Dominic Cummings

Only the arch Leaver could write this so well. And with such little personal responsibility for this mess.

This is what happens when you “win” something without knowing what you’ve “won”.

Benefit. The project without benefits or outcomes that millions support.

From the FT 27 May 2018

Text for those with paywall problems:
———————
Dominic Cummings, the campaign director and brains behind the Vote Leave team, has penned a howl of anguish to Conservatives about what he now calls “the Brexit shambles”. For those too busy to read the full 2,000-word scream, the Financial Times is proud to offer this paraphrased version:

Dear Tory MPs and donors,

I’ve avoided writing about Brexit since last year but a few of you have been in touch asking “what do you think?” so . . .

What do I think? What do I think? What do you think I think, you dummies? This is a monumental screw-up. I gave you this Brexit. This Brexit was in good shape when I passed it to you. Now look at it. I’d have been better off handing it to the cast of Love Island.

You people are betraying my Brexit. I gave you a pure Brexit, unmarked by problems, unscathed by details, uncontaminated by reality. My Brexit would be delivered carefully, as soon as you had taken the time to work out what my Brexit was. But instead you rushed in with your desire to “fulfil the will of the people” and you are now destroying my Brexit with your witless low intelligence.

And let’s be clear about this. No one’s going to blame me. I’ve got Benedict Cumberbatch playing me in the TV version. That’s right — bloody Sherlock — is playing me. The world recognises my genius. Who do you think is going to be playing all of you? Let’s just say it will be good to see Willy Wonka’s Oompa Loompas again.

I’m not big on self-abnegation (there’s a dictionary in the Commons library, look it up numpties) but I admit I may have made one tiny miscalculation. When I took back control for you, I anticipated handing Brexit strategy to the greatest political minds in the history of Christendom. I foresaw a new political order that would rise to the challenge — a cabinet of the greatest minds: Gladstone, Richelieu, Bismarck, Michael Gove. These were the kind of people who were meant to take back control.

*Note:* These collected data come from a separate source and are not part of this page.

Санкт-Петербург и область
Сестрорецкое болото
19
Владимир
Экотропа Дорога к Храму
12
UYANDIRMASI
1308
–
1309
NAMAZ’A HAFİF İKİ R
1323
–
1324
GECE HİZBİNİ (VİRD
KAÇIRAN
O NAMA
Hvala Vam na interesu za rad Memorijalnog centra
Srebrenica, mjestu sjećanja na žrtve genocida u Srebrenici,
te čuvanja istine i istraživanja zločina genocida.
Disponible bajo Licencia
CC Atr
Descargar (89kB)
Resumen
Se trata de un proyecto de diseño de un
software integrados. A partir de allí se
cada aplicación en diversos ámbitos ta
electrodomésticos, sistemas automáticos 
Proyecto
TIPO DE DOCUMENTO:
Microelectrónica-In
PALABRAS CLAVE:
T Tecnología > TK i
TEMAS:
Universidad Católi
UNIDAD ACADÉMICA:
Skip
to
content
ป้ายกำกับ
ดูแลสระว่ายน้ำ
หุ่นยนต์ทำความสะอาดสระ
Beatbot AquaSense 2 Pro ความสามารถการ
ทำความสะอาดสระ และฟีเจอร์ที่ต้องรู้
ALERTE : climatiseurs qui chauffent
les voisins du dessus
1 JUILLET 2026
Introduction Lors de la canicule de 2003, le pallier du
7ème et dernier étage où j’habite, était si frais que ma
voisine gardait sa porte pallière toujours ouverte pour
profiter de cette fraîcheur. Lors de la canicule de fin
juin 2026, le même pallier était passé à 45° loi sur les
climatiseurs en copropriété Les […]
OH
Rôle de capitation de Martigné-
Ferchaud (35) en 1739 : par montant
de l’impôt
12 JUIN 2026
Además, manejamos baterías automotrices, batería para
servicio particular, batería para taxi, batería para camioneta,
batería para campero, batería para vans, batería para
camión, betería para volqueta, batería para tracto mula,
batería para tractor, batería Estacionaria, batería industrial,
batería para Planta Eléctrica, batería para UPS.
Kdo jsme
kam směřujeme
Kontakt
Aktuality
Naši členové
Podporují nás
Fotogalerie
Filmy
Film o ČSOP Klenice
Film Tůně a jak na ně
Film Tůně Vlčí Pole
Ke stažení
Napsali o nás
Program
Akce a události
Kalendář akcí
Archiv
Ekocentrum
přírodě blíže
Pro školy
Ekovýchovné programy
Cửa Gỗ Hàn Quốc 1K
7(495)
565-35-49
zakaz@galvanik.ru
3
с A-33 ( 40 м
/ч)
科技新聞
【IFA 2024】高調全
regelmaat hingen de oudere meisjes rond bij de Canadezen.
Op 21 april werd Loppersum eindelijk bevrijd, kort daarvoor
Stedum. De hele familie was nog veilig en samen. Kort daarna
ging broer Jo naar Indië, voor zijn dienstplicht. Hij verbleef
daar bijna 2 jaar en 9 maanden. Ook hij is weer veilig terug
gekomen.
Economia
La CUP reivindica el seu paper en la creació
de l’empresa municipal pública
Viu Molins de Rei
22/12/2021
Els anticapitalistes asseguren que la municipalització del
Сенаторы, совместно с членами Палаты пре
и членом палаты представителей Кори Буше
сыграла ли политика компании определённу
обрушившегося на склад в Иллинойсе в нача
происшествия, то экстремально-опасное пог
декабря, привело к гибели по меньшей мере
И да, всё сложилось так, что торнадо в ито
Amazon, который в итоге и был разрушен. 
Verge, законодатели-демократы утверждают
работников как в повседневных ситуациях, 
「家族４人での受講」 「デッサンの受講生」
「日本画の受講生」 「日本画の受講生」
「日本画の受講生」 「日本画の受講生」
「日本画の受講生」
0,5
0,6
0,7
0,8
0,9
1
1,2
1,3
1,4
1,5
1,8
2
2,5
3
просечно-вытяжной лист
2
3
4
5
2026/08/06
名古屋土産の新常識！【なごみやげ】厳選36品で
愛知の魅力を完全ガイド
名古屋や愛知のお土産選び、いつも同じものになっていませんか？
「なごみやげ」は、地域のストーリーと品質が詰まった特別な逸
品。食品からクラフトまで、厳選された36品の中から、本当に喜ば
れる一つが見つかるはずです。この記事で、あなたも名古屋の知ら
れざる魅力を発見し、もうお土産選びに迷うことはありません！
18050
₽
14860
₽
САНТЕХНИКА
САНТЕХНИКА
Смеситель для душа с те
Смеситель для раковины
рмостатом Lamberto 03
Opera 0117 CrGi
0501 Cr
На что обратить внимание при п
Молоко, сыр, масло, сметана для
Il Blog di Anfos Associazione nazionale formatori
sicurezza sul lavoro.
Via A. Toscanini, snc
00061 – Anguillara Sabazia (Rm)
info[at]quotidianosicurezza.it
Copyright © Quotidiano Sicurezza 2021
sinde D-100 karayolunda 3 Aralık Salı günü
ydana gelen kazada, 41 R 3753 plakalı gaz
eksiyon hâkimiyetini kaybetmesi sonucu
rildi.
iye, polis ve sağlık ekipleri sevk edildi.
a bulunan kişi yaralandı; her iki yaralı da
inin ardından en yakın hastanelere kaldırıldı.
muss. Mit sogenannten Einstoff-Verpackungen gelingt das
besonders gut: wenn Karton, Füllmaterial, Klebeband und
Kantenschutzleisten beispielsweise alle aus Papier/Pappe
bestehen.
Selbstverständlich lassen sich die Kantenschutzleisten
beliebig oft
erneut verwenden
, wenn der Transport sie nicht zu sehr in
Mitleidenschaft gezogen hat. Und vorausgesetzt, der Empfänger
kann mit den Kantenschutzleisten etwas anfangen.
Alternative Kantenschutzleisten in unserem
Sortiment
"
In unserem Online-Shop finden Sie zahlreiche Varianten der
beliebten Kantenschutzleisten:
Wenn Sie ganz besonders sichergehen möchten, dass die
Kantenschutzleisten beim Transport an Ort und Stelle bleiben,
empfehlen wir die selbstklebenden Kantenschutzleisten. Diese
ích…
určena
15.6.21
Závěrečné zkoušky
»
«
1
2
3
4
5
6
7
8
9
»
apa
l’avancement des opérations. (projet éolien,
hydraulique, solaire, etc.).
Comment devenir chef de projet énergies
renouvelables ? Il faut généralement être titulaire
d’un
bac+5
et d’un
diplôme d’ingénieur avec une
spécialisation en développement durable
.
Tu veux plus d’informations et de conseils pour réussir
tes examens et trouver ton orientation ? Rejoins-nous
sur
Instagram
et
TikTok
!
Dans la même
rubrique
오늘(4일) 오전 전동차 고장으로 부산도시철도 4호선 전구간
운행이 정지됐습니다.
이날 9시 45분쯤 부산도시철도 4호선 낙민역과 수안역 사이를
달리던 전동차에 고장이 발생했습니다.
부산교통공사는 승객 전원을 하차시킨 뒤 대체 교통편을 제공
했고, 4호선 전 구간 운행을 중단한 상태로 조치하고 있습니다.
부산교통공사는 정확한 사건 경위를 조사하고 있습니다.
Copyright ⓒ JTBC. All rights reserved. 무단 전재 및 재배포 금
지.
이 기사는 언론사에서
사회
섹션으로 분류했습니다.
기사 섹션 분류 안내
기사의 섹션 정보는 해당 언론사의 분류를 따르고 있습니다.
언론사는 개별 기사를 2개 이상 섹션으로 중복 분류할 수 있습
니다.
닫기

Instead we got May, Hammond, Davis and Robbins. They sound like a bunch of cricketers or an estate agent in the home counties. Perhaps I erred, but how was I to know that the people responsible for Brexit were likely to be the very same politicians I had just spent the previous year rubbishing? They were meant to be liberated by the vote, free to engage in new, brilliant, scientific thinking.

Instead they did everything it was possible to do wrong. They triggered Article 50 too early just because everyone on our side was demanding we did; they had no plans for their new status. We’ve been outwitted by evil civil servants, outplayed by the EU and even outmanoeuvred by the Irish. No one could have foreseen this, well, apart from the Remain campaign, but when they said this would happen it was all just Project Fear.

I warned you that triggering Article 50 before we were ready would be like “putting a gun in your mouth and pulling the trigger’’. With hindsight, perhaps I should have been clearer that this would be a bad thing.

There was a right way to do this. Slowly, deliberately and in a way that was completely alien to the bunch of attention deficit, instant gratification halfwits formerly known as my allies.

Oh, and if you think things are bad now, just you wait till Corbyn’s prime minister. You may think he’s peaked but he is going to tear you apart for your incompetence. If you think all those thick, northern Ukip voters are going to stick with you after Brexit when Corbyn is offering them bung after bung at the next election, you are deluding yourselves. No one will thank you for ruining my Brexit.

The only thing that can be done is to change the political landscape. That’s code, by the way, for dump May and get a decent leader. I know I shouldn’t have to explain this to you but given past experience I worry that when I say “change the political landscape” you might think I mean open a herb garden outside College Green.

As Bismarck liked to say: “Better to be a hammer than an anvil”, or was it better to be a headache than an Advil? Anyway we must be the change, we must fight for the right to party. Tis not too late to seek a newer world, to seek, to strive to find and not to yield. Vote Gove, or maybe Johnson run by Gove. It is time to take back control. Details to follow.